The HDAC6 (histone deacetylase 6) enzyme plays a key role in many biological processes, including cell division, apoptosis, and immune response. To date, HDAC6 inhibitors are being developed as effective drugs for the treatment of various diseases. In this work, adequate QSAR models of HDAC6 inhibitors are proposed. They are integrated into the developed application HDAC6 Detector, which is freely available at https://ovttiras-hdac6-detector-hdac6-detector-app-yzh8y5.streamlit.app/. The web application HDAC6 Detector can be used to perform virtual screening of HDAC6 inhibitors by dividing the compounds into active and inactive ones relative to the reference vorinostat compound (IC₅₀ = 10.4 nM).
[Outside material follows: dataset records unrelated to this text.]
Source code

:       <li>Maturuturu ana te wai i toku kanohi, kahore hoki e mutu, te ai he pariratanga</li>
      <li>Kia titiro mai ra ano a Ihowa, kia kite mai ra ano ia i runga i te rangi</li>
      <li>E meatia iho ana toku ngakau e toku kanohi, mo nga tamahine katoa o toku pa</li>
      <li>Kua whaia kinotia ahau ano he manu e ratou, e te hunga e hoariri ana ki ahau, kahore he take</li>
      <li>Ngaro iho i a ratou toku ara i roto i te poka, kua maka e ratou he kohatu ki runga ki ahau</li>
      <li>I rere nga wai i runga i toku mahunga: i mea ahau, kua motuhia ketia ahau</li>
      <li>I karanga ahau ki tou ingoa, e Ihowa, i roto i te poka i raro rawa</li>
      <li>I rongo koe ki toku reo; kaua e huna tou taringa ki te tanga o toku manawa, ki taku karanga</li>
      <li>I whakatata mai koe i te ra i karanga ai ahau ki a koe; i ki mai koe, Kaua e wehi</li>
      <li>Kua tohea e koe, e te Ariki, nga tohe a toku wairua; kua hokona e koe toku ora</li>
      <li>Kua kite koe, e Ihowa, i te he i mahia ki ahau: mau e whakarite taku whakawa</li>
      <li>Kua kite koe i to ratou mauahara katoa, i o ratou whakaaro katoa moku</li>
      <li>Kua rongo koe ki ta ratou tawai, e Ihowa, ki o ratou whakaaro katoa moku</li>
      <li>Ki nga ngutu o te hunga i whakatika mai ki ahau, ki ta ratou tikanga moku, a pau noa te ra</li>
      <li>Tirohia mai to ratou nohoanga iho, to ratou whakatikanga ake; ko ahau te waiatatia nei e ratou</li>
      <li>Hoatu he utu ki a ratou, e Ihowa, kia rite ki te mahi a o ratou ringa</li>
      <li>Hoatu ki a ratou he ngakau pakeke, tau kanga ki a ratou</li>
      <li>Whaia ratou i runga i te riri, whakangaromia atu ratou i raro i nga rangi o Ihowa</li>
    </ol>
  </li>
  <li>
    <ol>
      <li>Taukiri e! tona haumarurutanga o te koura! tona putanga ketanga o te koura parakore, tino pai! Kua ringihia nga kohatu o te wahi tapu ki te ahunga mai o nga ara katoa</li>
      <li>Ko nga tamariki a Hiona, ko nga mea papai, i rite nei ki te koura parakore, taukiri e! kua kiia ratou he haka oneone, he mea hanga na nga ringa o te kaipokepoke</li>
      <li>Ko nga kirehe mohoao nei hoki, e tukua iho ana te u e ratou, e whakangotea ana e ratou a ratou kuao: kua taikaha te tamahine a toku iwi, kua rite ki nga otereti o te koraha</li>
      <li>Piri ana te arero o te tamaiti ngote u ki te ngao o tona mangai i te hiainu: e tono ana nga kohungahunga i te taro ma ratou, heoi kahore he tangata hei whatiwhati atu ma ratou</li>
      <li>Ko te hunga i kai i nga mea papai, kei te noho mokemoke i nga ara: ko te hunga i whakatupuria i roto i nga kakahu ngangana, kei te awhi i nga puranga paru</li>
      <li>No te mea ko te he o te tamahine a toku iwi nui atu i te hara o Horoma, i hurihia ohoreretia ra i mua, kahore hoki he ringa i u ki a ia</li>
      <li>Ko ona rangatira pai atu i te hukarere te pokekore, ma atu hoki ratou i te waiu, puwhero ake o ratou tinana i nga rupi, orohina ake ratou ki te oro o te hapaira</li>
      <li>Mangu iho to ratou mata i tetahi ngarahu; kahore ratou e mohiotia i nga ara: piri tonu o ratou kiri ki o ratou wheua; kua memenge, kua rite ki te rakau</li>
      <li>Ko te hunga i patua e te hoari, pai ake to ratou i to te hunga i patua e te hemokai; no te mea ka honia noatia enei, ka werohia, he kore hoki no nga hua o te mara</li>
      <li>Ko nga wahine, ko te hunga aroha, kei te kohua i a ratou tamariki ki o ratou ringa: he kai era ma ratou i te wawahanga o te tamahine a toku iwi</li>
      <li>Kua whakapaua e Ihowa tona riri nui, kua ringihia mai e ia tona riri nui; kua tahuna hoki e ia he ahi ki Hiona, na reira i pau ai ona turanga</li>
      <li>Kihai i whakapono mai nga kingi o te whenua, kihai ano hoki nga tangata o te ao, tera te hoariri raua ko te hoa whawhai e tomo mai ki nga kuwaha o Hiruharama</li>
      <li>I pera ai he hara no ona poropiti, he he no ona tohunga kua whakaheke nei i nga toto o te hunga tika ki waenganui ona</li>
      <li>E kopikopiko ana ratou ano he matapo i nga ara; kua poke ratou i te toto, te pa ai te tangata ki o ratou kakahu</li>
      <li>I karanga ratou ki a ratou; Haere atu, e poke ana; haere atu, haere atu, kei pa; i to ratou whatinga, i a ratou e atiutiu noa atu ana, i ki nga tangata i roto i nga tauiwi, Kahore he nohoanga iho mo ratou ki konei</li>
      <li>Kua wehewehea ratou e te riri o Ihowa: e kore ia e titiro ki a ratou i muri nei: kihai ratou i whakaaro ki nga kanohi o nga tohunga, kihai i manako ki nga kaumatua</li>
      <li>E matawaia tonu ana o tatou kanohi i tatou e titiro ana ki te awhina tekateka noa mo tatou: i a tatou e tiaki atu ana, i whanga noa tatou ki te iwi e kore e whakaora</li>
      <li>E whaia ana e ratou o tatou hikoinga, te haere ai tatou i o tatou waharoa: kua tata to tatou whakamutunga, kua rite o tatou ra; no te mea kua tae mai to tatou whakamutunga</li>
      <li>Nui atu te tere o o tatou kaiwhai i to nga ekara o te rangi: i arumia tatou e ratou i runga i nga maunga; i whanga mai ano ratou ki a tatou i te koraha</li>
The web application implements a structural interpretation of the developed QSAR models. In addition, the application can evaluate the compliance of a compound with Lipinski’s rule. The developed models are used for virtual screening of a series of 12 new hydroxamic acids, namely, the derivatives of 3-hydroxyquinazoline-4(3H)-ones and 2-aryl-2,3-dihydroquinazoline-4(1H)-ones. In vitro evaluation of the inhibitory activity of this series of compounds against HDAC6 allowed us to confirm the results of virtual screening and to select promising compounds V-6 and V-11, the IC₅₀ of which is 0.99 and 0.81 nM, respectively.

KEYWORDS:

• Hydroxamic acids
• QSAR
• machine learning
• molecular fingerprints
• structural interpretation
• Streamlit

Disclosure statement

No potential conflict of interest was reported by the author(s).

Supplementary material

Supplemental data for this article can be accessed at: https://doi.org/10.1080/1062936X.2023.2244419

Additional information

Funding

Part of this work was supported by the budget of the IPAC RAS State Targets – 2023 [topic No. FFSN-2021-0004].